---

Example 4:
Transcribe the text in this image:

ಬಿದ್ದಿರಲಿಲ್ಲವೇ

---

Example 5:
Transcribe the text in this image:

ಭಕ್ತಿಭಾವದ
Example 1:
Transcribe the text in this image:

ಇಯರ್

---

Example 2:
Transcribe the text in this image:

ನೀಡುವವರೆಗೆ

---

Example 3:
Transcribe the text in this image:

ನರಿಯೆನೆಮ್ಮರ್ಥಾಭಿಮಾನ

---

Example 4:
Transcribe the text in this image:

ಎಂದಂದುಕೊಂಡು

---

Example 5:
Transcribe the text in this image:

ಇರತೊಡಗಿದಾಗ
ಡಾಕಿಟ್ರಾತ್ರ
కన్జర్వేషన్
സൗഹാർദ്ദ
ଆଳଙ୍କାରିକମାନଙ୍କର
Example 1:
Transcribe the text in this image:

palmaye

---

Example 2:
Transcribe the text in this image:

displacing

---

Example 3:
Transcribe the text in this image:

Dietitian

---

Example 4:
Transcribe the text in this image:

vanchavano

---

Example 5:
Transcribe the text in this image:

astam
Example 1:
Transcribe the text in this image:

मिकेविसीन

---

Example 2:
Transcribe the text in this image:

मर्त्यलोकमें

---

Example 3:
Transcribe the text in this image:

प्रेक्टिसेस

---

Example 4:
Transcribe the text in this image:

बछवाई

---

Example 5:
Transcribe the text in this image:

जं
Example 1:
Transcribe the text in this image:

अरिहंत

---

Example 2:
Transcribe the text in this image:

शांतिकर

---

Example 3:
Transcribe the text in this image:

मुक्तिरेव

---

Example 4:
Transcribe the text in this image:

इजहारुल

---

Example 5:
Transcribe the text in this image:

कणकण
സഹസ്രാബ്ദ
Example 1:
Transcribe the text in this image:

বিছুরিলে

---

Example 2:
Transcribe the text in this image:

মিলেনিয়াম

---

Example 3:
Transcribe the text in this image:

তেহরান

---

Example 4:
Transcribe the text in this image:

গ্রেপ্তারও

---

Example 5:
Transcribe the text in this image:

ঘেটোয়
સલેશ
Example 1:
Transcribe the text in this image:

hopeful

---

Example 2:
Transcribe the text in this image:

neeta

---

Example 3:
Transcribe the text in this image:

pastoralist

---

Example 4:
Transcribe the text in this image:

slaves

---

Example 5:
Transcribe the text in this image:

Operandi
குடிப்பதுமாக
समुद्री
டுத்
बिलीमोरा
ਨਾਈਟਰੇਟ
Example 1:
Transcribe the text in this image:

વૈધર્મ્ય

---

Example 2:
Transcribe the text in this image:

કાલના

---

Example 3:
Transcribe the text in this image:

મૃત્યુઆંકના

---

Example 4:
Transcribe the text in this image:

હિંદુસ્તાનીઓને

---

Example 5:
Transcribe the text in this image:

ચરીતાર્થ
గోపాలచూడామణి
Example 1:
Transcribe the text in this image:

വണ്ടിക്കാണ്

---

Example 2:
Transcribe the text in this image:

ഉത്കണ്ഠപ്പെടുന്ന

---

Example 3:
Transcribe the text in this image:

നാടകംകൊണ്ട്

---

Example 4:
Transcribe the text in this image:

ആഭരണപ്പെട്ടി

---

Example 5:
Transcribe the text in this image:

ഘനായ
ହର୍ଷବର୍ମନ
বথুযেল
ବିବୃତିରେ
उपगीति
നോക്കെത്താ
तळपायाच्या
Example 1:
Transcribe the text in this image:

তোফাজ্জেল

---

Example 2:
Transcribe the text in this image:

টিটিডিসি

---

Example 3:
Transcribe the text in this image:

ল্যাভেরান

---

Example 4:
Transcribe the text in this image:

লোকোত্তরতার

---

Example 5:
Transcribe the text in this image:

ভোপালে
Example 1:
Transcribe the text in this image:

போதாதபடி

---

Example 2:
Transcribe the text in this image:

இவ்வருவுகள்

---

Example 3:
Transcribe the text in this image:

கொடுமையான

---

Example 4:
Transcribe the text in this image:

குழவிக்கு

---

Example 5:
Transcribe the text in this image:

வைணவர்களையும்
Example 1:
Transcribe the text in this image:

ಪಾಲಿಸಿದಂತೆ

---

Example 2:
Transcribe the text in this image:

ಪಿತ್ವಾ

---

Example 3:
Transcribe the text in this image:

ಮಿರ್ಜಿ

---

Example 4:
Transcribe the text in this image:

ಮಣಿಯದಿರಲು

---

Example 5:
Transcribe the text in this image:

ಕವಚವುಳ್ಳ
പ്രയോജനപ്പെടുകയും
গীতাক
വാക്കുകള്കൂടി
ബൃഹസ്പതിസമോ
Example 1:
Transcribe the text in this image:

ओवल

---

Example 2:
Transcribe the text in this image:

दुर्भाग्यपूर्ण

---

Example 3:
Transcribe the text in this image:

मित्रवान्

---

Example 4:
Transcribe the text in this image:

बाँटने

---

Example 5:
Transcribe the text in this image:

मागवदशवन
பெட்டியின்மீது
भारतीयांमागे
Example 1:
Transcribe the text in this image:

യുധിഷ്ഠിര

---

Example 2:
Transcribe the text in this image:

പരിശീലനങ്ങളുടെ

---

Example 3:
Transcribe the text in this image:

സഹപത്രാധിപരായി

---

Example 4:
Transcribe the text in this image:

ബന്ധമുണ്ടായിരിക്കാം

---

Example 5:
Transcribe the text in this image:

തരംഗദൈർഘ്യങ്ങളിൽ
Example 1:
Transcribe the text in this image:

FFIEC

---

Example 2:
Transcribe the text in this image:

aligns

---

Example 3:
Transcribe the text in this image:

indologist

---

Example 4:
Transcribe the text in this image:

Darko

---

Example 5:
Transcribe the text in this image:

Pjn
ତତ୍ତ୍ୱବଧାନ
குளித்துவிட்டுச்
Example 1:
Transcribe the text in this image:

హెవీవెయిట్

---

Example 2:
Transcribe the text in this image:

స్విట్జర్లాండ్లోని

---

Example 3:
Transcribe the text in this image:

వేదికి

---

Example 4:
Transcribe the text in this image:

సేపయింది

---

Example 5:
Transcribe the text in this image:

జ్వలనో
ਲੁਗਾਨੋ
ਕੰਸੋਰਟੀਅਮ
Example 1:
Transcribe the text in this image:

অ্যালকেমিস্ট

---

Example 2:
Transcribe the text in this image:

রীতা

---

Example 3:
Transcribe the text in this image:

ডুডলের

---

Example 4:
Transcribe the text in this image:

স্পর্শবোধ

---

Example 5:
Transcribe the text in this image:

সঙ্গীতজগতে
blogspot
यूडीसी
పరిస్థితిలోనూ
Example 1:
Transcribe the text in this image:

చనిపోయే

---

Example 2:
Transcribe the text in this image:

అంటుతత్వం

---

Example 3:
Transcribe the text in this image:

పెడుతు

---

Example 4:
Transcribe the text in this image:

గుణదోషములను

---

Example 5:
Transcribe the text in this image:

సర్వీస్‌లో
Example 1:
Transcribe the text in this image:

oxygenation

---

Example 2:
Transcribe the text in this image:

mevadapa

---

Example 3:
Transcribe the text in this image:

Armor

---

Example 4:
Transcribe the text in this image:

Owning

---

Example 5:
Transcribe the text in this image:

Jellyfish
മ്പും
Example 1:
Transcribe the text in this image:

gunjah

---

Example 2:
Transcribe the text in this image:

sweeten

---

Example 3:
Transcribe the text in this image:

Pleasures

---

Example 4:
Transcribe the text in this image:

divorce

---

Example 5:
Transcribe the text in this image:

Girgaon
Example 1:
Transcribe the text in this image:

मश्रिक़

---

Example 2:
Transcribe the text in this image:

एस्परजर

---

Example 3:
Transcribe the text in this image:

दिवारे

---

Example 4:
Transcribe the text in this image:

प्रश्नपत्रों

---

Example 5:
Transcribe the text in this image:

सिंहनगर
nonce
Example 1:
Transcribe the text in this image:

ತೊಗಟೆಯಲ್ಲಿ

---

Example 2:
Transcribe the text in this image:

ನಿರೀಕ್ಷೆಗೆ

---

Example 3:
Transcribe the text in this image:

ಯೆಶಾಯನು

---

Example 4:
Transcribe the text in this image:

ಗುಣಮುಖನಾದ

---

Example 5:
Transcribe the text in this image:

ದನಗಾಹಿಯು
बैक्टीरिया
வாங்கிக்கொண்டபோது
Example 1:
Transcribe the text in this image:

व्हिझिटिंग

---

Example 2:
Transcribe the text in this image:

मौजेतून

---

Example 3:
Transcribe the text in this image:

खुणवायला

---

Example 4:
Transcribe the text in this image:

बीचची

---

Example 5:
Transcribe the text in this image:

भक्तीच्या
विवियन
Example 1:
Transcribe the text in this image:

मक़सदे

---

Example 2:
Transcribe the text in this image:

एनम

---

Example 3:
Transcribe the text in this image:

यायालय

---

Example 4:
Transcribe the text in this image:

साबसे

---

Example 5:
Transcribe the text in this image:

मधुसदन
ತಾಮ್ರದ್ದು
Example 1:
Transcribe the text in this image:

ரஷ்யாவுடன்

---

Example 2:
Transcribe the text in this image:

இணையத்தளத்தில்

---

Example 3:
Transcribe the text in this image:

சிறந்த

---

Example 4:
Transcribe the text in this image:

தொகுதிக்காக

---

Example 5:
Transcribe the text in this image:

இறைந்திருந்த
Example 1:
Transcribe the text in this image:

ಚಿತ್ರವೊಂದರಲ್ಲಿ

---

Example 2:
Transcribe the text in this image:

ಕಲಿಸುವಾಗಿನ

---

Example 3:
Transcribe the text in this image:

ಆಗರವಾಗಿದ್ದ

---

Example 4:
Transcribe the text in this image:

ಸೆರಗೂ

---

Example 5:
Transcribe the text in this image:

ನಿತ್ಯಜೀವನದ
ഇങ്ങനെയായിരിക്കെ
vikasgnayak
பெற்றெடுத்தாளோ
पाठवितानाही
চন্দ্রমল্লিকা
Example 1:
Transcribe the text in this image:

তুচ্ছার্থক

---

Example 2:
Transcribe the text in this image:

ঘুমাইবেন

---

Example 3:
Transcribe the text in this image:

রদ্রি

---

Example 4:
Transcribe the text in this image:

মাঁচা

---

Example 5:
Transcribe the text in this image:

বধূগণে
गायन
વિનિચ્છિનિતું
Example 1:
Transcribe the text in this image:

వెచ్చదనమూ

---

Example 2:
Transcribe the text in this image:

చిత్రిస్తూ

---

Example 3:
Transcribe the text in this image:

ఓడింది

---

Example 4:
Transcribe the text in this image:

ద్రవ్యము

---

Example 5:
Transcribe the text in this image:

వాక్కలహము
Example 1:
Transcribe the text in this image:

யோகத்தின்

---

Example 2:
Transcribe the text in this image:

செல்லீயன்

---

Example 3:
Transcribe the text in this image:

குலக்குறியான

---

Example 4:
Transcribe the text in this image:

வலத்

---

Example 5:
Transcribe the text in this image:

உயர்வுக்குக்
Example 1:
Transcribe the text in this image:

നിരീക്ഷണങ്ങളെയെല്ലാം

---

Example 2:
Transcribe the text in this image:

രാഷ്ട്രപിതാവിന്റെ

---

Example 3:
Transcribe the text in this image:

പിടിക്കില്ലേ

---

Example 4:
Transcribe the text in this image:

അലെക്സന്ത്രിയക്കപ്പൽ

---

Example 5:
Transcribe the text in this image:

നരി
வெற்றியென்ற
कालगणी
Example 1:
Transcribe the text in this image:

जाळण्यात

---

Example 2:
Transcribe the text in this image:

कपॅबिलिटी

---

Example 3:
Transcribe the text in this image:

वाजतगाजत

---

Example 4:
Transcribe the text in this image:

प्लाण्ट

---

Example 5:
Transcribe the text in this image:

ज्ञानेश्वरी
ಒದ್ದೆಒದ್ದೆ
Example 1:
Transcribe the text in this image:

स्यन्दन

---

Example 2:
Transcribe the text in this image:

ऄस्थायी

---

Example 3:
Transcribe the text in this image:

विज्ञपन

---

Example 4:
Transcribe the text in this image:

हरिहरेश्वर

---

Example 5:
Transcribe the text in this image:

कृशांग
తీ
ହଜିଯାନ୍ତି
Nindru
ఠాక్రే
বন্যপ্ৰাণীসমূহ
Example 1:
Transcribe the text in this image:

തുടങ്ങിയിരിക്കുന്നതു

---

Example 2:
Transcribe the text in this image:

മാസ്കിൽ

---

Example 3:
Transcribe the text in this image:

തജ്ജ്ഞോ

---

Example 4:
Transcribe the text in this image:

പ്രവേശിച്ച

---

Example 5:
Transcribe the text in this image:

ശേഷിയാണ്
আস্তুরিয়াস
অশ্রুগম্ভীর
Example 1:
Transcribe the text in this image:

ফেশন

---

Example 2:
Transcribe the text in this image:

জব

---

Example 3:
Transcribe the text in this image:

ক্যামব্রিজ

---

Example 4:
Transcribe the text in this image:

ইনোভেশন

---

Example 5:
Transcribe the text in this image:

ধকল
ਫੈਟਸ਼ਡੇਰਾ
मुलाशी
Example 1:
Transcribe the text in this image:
****************
- [Problem to work on]
Return unchanged every line from the very start of the items above through the line that contains "ଆଳଙ୍କାରିକମାନଙ୍କର", with that line included.

- [Final result]
---

Example 4:
Transcribe the text in this image:

ಬಿದ್ದಿರಲಿಲ್ಲವೇ

---

Example 5:
Transcribe the text in this image:

ಭಕ್ತಿಭಾವದ
Example 1:
Transcribe the text in this image:

ಇಯರ್

---

Example 2:
Transcribe the text in this image:

ನೀಡುವವರೆಗೆ

---

Example 3:
Transcribe the text in this image:

ನರಿಯೆನೆಮ್ಮರ್ಥಾಭಿಮಾನ

---

Example 4:
Transcribe the text in this image:

ಎಂದಂದುಕೊಂಡು

---

Example 5:
Transcribe the text in this image:

ಇರತೊಡಗಿದಾಗ
ಡಾಕಿಟ್ರಾತ್ರ
కన్జర్వేషన్
സൗഹാർദ്ദ
ଆଳଙ୍କାରିକମାନଙ୍କର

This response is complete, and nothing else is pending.